Machine-readable hardware designs:
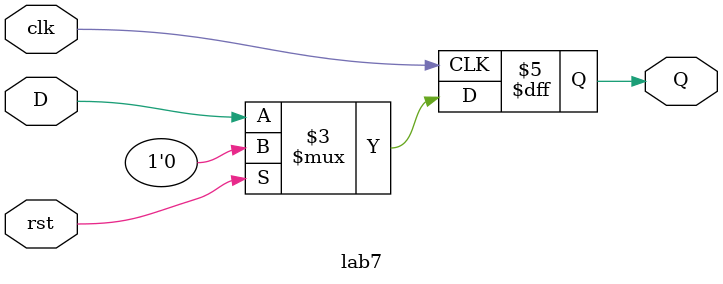
<source format=v>
module lab7(input D, input clk, input rst, output reg Q);

always @(posedge clk)
begin

if(rst)
	Q <= 0;
else
	Q <= D;

end
endmodule
</source>
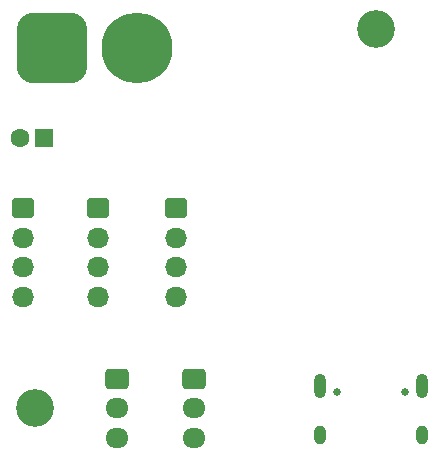
<source format=gbr>
%TF.GenerationSoftware,KiCad,Pcbnew,8.0.9-8.0.9-0~ubuntu22.04.1*%
%TF.CreationDate,2025-07-09T01:49:33+09:00*%
%TF.ProjectId,USB2DXL,55534232-4458-44c2-9e6b-696361645f70,rev?*%
%TF.SameCoordinates,Original*%
%TF.FileFunction,Soldermask,Bot*%
%TF.FilePolarity,Negative*%
%FSLAX46Y46*%
G04 Gerber Fmt 4.6, Leading zero omitted, Abs format (unit mm)*
G04 Created by KiCad (PCBNEW 8.0.9-8.0.9-0~ubuntu22.04.1) date 2025-07-09 01:49:33*
%MOMM*%
%LPD*%
G01*
G04 APERTURE LIST*
G04 Aperture macros list*
%AMRoundRect*
0 Rectangle with rounded corners*
0 $1 Rounding radius*
0 $2 $3 $4 $5 $6 $7 $8 $9 X,Y pos of 4 corners*
0 Add a 4 corners polygon primitive as box body*
4,1,4,$2,$3,$4,$5,$6,$7,$8,$9,$2,$3,0*
0 Add four circle primitives for the rounded corners*
1,1,$1+$1,$2,$3*
1,1,$1+$1,$4,$5*
1,1,$1+$1,$6,$7*
1,1,$1+$1,$8,$9*
0 Add four rect primitives between the rounded corners*
20,1,$1+$1,$2,$3,$4,$5,0*
20,1,$1+$1,$4,$5,$6,$7,0*
20,1,$1+$1,$6,$7,$8,$9,0*
20,1,$1+$1,$8,$9,$2,$3,0*%
G04 Aperture macros list end*
%ADD10C,3.200000*%
%ADD11RoundRect,0.250000X-0.725000X0.600000X-0.725000X-0.600000X0.725000X-0.600000X0.725000X0.600000X0*%
%ADD12O,1.950000X1.700000*%
%ADD13RoundRect,0.250000X-0.675000X0.600000X-0.675000X-0.600000X0.675000X-0.600000X0.675000X0.600000X0*%
%ADD14O,1.850000X1.700000*%
%ADD15C,0.650000*%
%ADD16O,1.000000X2.100000*%
%ADD17O,1.000000X1.600000*%
%ADD18RoundRect,1.500000X-1.500000X-1.500000X1.500000X-1.500000X1.500000X1.500000X-1.500000X1.500000X0*%
%ADD19C,6.000000*%
%ADD20R,1.600000X1.600000*%
%ADD21C,1.600000*%
G04 APERTURE END LIST*
D10*
%TO.C,REF\u002A\u002A*%
X54356000Y-88646000D03*
%TD*%
D11*
%TO.C,J3*%
X67818000Y-86186000D03*
D12*
X67818000Y-88686000D03*
X67818000Y-91186000D03*
%TD*%
D11*
%TO.C,J5*%
X61298000Y-86186000D03*
D12*
X61298000Y-88686000D03*
X61298000Y-91186000D03*
%TD*%
D13*
%TO.C,J6*%
X53375000Y-71748000D03*
D14*
X53375000Y-74248000D03*
X53375000Y-76748000D03*
X53375000Y-79248000D03*
%TD*%
D13*
%TO.C,J4*%
X59690000Y-71748000D03*
D14*
X59690000Y-74248000D03*
X59690000Y-76748000D03*
X59690000Y-79248000D03*
%TD*%
D15*
%TO.C,J2*%
X79914000Y-87316000D03*
X85694000Y-87316000D03*
D16*
X78484000Y-86786000D03*
D17*
X78484000Y-90966000D03*
D16*
X87124000Y-86786000D03*
D17*
X87124000Y-90966000D03*
%TD*%
D18*
%TO.C,J1*%
X55792000Y-58166000D03*
D19*
X62992000Y-58166000D03*
%TD*%
D13*
%TO.C,J7*%
X66294000Y-71748000D03*
D14*
X66294000Y-74248000D03*
X66294000Y-76748000D03*
X66294000Y-79248000D03*
%TD*%
D10*
%TO.C,REF\u002A\u002A*%
X83261200Y-56591200D03*
%TD*%
D20*
%TO.C,C10*%
X55086000Y-65786000D03*
D21*
X53086000Y-65786000D03*
%TD*%
M02*

</source>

Goal of the exercise:
The lines above from the one with "0 Add a 4 corners" through the one with "X54356000Y-88646000D03*" are to be duplicated exactly, ends included, with nothing added.

Exercise answer:
0 Add a 4 corners polygon primitive as box body*
4,1,4,$2,$3,$4,$5,$6,$7,$8,$9,$2,$3,0*
0 Add four circle primitives for the rounded corners*
1,1,$1+$1,$2,$3*
1,1,$1+$1,$4,$5*
1,1,$1+$1,$6,$7*
1,1,$1+$1,$8,$9*
0 Add four rect primitives between the rounded corners*
20,1,$1+$1,$2,$3,$4,$5,0*
20,1,$1+$1,$4,$5,$6,$7,0*
20,1,$1+$1,$6,$7,$8,$9,0*
20,1,$1+$1,$8,$9,$2,$3,0*%
G04 Aperture macros list end*
%ADD10C,3.200000*%
%ADD11RoundRect,0.250000X-0.725000X0.600000X-0.725000X-0.600000X0.725000X-0.600000X0.725000X0.600000X0*%
%ADD12O,1.950000X1.700000*%
%ADD13RoundRect,0.250000X-0.675000X0.600000X-0.675000X-0.600000X0.675000X-0.600000X0.675000X0.600000X0*%
%ADD14O,1.850000X1.700000*%
%ADD15C,0.650000*%
%ADD16O,1.000000X2.100000*%
%ADD17O,1.000000X1.600000*%
%ADD18RoundRect,1.500000X-1.500000X-1.500000X1.500000X-1.500000X1.500000X1.500000X-1.500000X1.500000X0*%
%ADD19C,6.000000*%
%ADD20R,1.600000X1.600000*%
%ADD21C,1.600000*%
G04 APERTURE END LIST*
D10*
%TO.C,REF\u002A\u002A*%
X54356000Y-88646000D03*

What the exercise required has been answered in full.